Thank you for posting back & the information!

We've checked 5 different computers, the issue is not replicable - altho not all of them running W7; also, as far as we're aware, other users with the issue have been advised to contact Kaspersky Customer service - which is the option available to paid subscribers. 

We're checking the shutdown sequence & will update when information is  available. 

Thank you?
Flood?+?

Edited April 7, 2023 by Flood and Flood's wife

[Berny]

@Jimbo

8 minutes ago, Flood and Flood's wife said:

other users with the issue have been advised to contact Kaspersky Customer service

Please see → Warning - Event ID 1530 - Registry handle leaks

[Jimbo]

Quote

We're checking the shutdown sequence & will update when information is  available.

Thanks that will be helpful. As well as reading to ignore this error, I think I saw it can still persist in Win8 to Win10, but Microsoft deprecated open registry key errors to 'Information Level'. If that's the case, it's sounds like a way of hiding an app. problem not solving it and developers wouldn't know when testing on the later OS?

I just caught the post from Berny.  I don't think I'm alone and it may need some digging through event error logs.  The problem is it isn't consistent. Some shutdowns and restarts are ok, others show the open registry keys error from the last session after a reboot - which is why I think it's a Kaspersky app. shutdown problem not startup because I don't see the error when the Event window is kept open during a session.

I know Win7_64 is no longer supported by MS. Mine has all the last updates applied and is bug free apart from this problem. Many don't look at Event errors and I was guilty in the past of not looking and pursuing them. Now years on, the OS doesn't throw up Event errors except for Kaspersky and I use other 3rd party security products to fill in gaps fixed by zillions of MS updates or OS version re-issues.

Edited April 7, 2023 by Jimbo

[Jimbo]

Added information:

When Kaspersky is exited from the task bar you might assume it was completely shut down (which I would expect) but it still has a background running process: AVP21.9 Pid 5744.  which cannot be stopped manually?

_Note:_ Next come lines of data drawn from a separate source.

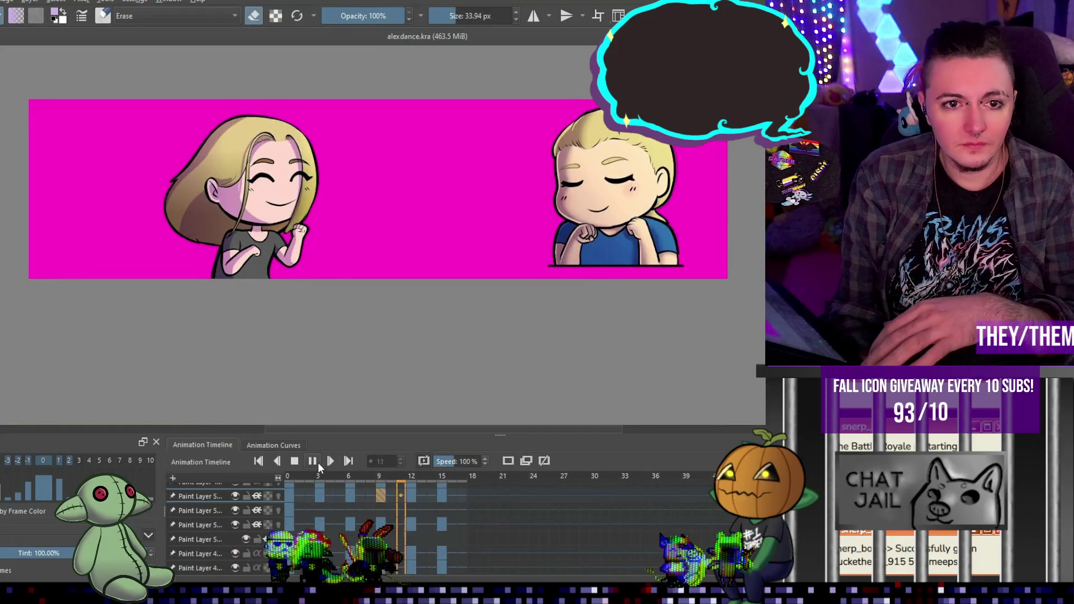
left_click(313, 461)
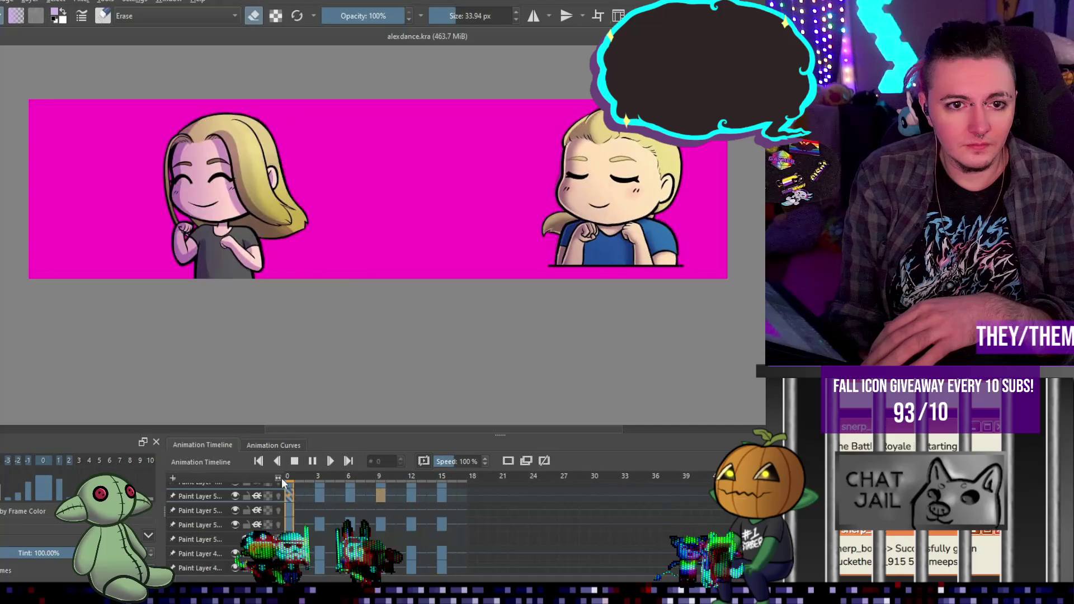
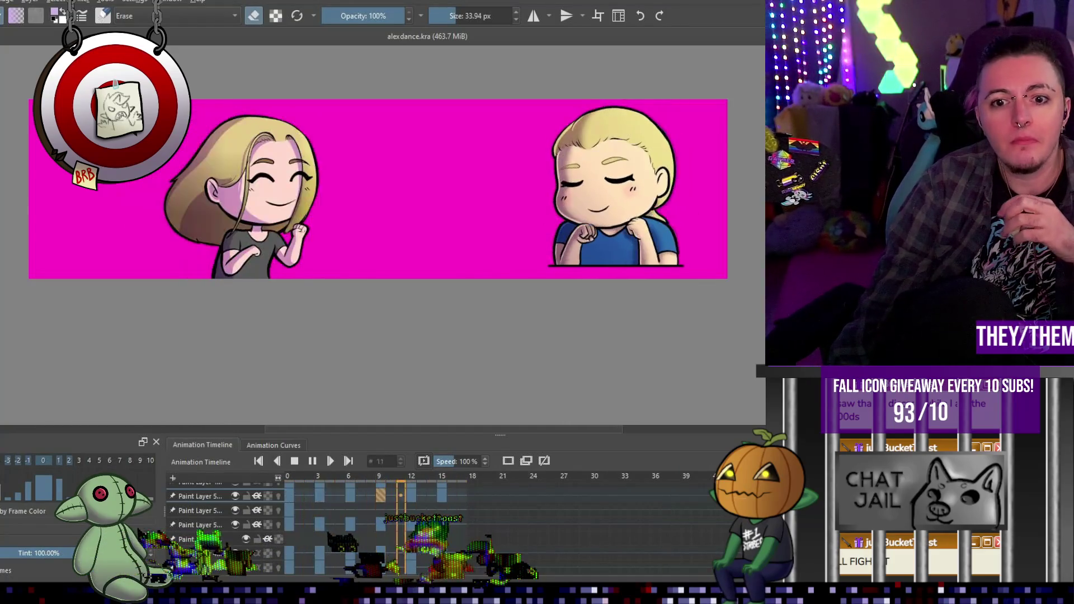
Stop the dance animation playback and return to frame 0
left_click(298, 460)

A second process klvssbridge64_21.9 (Kaspersky Volume shadow copy service bridge 21.9) is shown as STOPPED.  I can't yet confirm what happens during shutdown when these services are running normally or if the registry leak still occurs if exited first. If the latter then I'll post the answer and a conclusion can be reached about how this running background processes is terminated by Windows.